Ion exchange chromatography

Definition: A method of separating ions by the ion exchange of the same sign that occurs between the solution and the ion exchanger when the ion exchanger (ion exchange resin) is used.

The exchanger is a cation exchanger, then it can exchange positive ions

Due to the different exchange capabilities between various ions and ion exchange resins, they have different peak orders.

The separation efficiency is high and the application is wide. The separation process cycle is long and time-consuming.

Exchange steps: membrane diffusion --> particle diffusion (slow) --> exchange reaction --> particle diffusion (slow) --> membrane diffusion

MS (mass spectrometry)

A tool to identify different molecules based on their charge-to-mass ratio, and to conduct qualitative analysis of the components and structures of organic and inorganic substances (using electron bombardment and other means to bombard substances into fragments. These fragments are separated one by one due to their different masses, and are finally obtained at the molecular ion peak. ).

spectrum

Determine the wavelength and intensity of electromagnetic waves emitted or absorbed by a substance

UV (ultraviolet spectrum)

FTIR (infrared spectrum)

NMR (nuclear magnetic resonance spectroscopy)

Four energy spectrums

Energy spectrum analysis method: Use a monochromatic light source (X-ray, ultraviolet light or electron beam) to illuminate the sample, so that the electrons in the sample are excited and emitted, and these electrons carry surface information of the sample, and then by measuring these electrons energy distribution to obtain relevant information about the sample.

AES

X-rays with a certain energy are used to excite the sample, and the chemical composition of the material surface is obtained by detecting the energy intensity of Auger electrons.

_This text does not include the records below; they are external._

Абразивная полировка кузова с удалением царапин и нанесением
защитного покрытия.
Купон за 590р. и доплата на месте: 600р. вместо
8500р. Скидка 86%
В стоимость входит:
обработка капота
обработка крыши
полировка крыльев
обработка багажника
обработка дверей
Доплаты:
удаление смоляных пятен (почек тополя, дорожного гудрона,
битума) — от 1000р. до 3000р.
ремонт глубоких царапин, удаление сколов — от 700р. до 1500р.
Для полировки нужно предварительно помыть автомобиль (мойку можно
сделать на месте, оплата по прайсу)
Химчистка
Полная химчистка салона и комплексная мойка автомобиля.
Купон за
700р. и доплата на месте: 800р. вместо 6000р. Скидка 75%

Changes in some surface physical and chemical properties can be studied, such as surface adsorption, desorption, etc.

XPS

X-rays of a certain energy are used to irradiate the sample, so that the inner electrons or valence electrons of atoms or molecules are stimulated and emitted. The emitted substances are photoelectrons. XPS can measure the photoelectron energy to obtain the element content and valence of the sample surface. status information.

ups

Examine the valence electron structure of gas phase atoms and molecules.

EDS

(Instrument for analyzing material elements) The surface of the sample is bombarded with electron beams under vacuum to excite the material to emit characteristic X-rays, and its surface elements are qualitatively analyzed based on the wavelength of the characteristic X-rays. (Various elements have their own x-ray characteristic wavelengths)

Four major microscopes

It can obtain the organizational structure of materials and is mainly used for material analysis and testing.

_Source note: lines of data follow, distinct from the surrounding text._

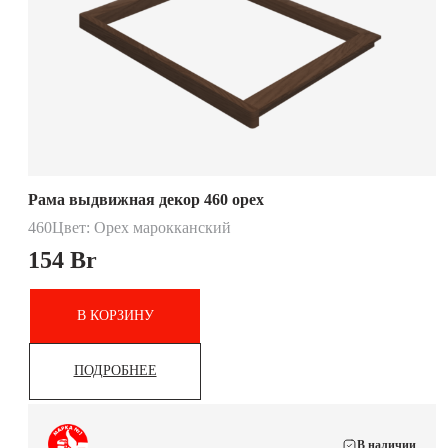
Рама выдвижная декор 460 орех
460
Цвет: Орех марокканский
154
Br
В КОРЗИНУ
ПОДРОБНЕЕ
В наличии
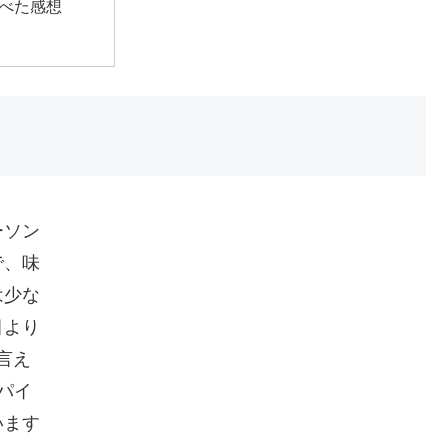
べた感想
ーソン
で、味
は少な
目より
言え
パイ
います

SEM (Scanning Electron Microscope)

The resolution can reach 1nm. It is mainly used for the analysis of cross sections and rough surfaces. The image has a strong sense of reality and three-dimensionality. (The surface of the object is scanned with electron beams, and physical phenomena such as electron transmission and solid scattering occur. Then the physical information is collected, amplified, and imaged, and the electron microscope image is obtained.)

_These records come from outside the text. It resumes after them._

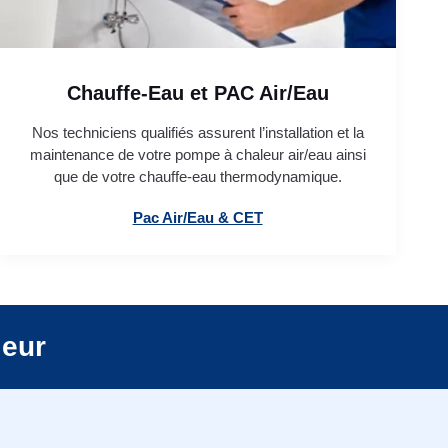
Chauffe-Eau et PAC Air/Eau
Nos techniciens qualifiés assurent l’installation et la
maintenance de votre pompe à chaleur air/eau ainsi
que de votre chauffe-eau thermodynamique.
Pac Air/Eau & CET
leur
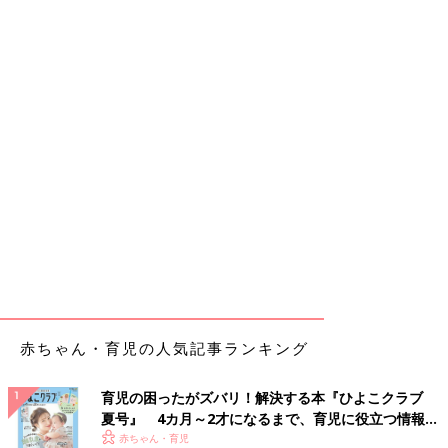
赤ちゃん・育児の人気記事ランキング
育児の困ったがズバリ！解決する本『ひよこクラブ
夏号』 4カ月～2才になるまで、育児に役立つ情報が
いっぱい！
赤ちゃん・育児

TEM (Transmission Electron Microscope)

The requirements for samples are high and sample preparation is complex.

AFM (Atomic Force Microscopy)

Can provide real three-dimensional structural drawings

STM (Scanning Tunneling Microscope)

High-resolution

SEM, EDS, XRD

The difference between the three: SEM is a scanning electron microscope. EDS is an accessory for scanning electron microscopy used for micro-area analysis of components - energy spectrometer. It is used to analyze the type and content of micro-area components of materials and is used in conjunction with scanning electron microscopy and transmission electron microscopy. XRD is an X-ray diffractometer, a detection equipment used for phase analysis.

XRD uses X-ray diffraction. Different atoms scatter X-rays with different intensities. Strong X-ray diffraction can be produced in certain directions, and the X-ray diffraction lines in this direction contain information about the crystal structure.